Pick up the write-up on vegan shawarma and carry it on from its final sentence.

# Excerpt:
--------------------

The Shawarma Tivonit (שווארמה טבעונית), the vegan shawarma, is seitan or marinated mushrooms seasoned and cooked in the shawarma idiom, then shaved or piled into pita or laffa with the standard dressing. The angle is replacing what the spit does for meat: real shawarma self-bastes and crisps at its edges as it turns, so the plant version lives on a base that takes a hard spice marinade and develops crisp, browned edges instead of steaming soft. Done well it is a savory, well-spiced, satisfyingly textured sandwich that carries the format honestly; done badly it is a wet, pale, one-note filling that tastes of sauce and nothing else.
The build follows the standard shawarma logic with the protein swapped. Seitan is sliced thin or shredded and marinated hard with cumin, turmeric, paprika, garlic, and oil so the spice penetrates, then cooked on a griddle or in the oven, sometimes stacked on a vertical spit, until the edges crisp and brown rather than going limp. A mushroom base, often oyster or king oyster torn into strips, is treated the same way and seared hot so it concentrates and chars at the edges instead of weeping. The shaved or seared filling goes into a fresh pita pocket or rolled in laffa. Dressing is the usual Israeli supporting cast: tahini, finely chopped Israeli salad of tomato and cucumber, pickles, sometimes pickled cabbage or sumac onions, and a hot sauce or amba to order. Good execution shows in a filling that has real crisp edges and a spice that reads clearly through the tahini, with the salad drained so it cuts rather than floods. Sloppy versions read at once: a soft, grey, steamed filling, a faint rub that disappears under the sauce, or so much tahini and amba loaded on that the base is just a texture.

--------------------

# Text extracted from each page:
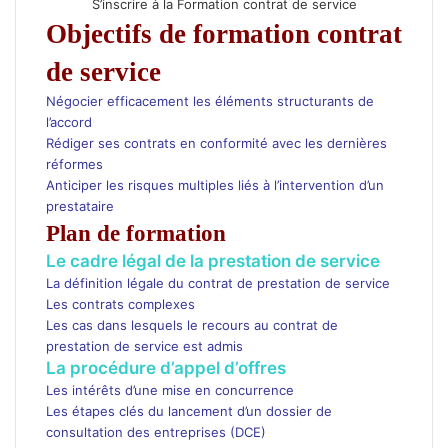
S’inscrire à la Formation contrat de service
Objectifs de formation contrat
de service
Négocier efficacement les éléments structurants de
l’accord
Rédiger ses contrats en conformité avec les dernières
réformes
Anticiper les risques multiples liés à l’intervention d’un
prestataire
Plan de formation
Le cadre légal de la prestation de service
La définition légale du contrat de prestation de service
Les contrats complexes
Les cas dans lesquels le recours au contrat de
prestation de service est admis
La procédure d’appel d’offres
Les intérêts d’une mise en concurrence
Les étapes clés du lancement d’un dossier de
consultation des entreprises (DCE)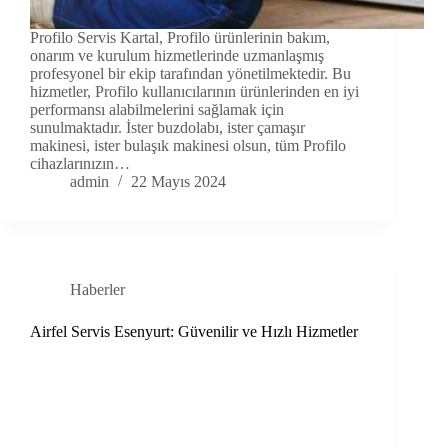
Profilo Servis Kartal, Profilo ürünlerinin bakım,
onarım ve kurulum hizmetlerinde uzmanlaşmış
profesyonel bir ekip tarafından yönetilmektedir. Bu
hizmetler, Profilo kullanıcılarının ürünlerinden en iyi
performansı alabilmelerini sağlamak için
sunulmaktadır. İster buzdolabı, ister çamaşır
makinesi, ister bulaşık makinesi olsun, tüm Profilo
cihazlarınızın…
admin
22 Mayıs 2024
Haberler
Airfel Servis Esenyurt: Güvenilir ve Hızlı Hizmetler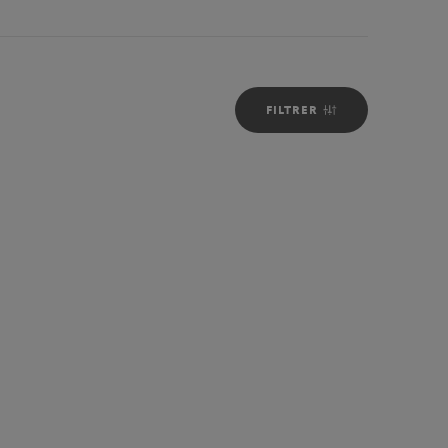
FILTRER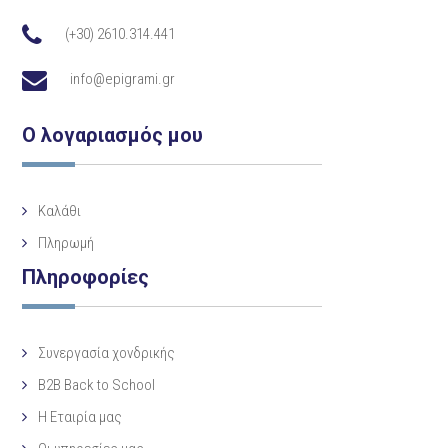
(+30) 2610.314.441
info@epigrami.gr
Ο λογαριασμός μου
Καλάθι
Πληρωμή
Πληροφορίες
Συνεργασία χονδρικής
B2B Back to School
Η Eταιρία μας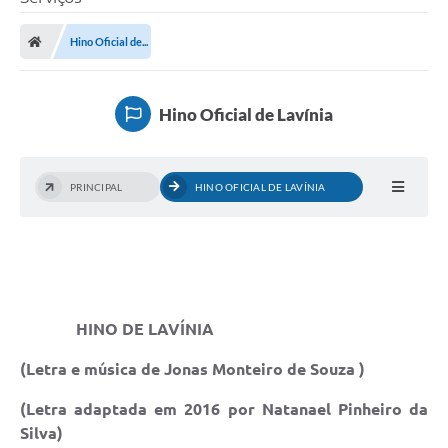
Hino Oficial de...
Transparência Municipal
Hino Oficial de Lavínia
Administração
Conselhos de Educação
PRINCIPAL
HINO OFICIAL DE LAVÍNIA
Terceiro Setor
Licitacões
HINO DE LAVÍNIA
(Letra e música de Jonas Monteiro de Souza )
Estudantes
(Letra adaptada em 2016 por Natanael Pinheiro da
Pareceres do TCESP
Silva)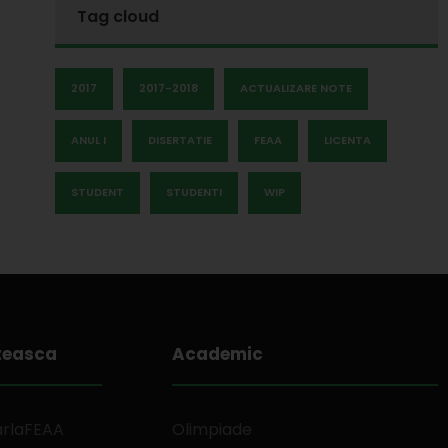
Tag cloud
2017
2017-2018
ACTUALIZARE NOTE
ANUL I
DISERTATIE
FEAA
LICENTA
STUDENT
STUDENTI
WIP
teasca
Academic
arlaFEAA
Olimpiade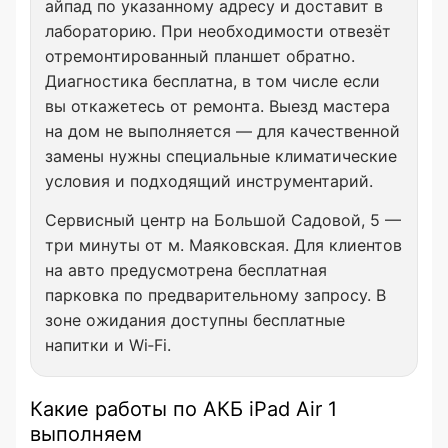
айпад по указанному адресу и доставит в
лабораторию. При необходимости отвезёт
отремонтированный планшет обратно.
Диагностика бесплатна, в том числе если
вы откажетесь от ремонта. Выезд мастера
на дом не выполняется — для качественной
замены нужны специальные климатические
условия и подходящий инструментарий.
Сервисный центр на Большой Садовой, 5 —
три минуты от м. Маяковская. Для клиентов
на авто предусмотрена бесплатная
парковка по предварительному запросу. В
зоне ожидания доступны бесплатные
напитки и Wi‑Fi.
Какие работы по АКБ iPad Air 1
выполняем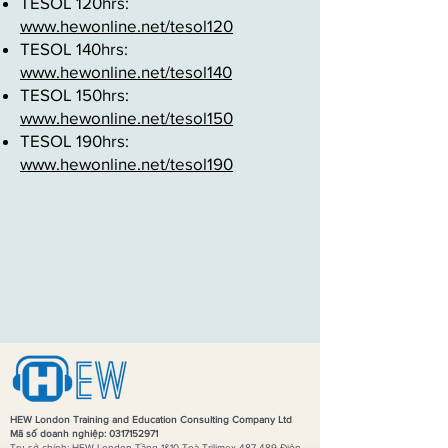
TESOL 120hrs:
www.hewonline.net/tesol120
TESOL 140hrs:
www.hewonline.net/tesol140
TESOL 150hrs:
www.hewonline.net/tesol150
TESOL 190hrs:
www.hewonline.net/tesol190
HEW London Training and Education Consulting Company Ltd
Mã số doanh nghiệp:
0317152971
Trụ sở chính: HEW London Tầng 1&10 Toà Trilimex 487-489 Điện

--------------------

# Exercise output:
It shifts first by the base. A seitan version eats chewier and closer to the meat register, holding up to a heavy amba-and-pickle build; a mushroom one is more delicate and earthy and depends more on a hard sear and a generous spice hand to stay in front. The spice blend moves with the kitchen, some leaning warm with cinnamon and allspice, others sharper with cumin and chili. It shifts second by the bread and the dressing balance, a tahini-soaked laffa eating differently from a tightly packed pita with amba and pickles. Plate-served formats and mixed seitan-and-mushroom builds sit in adjacent territory as recognizable forms of their own and earn their own articles rather than a footnote here. They all return to the same idea: a plant base spiced and crisped in the shawarma idiom, shaved or seared fresh, and dressed with restraint so the filling stays in front.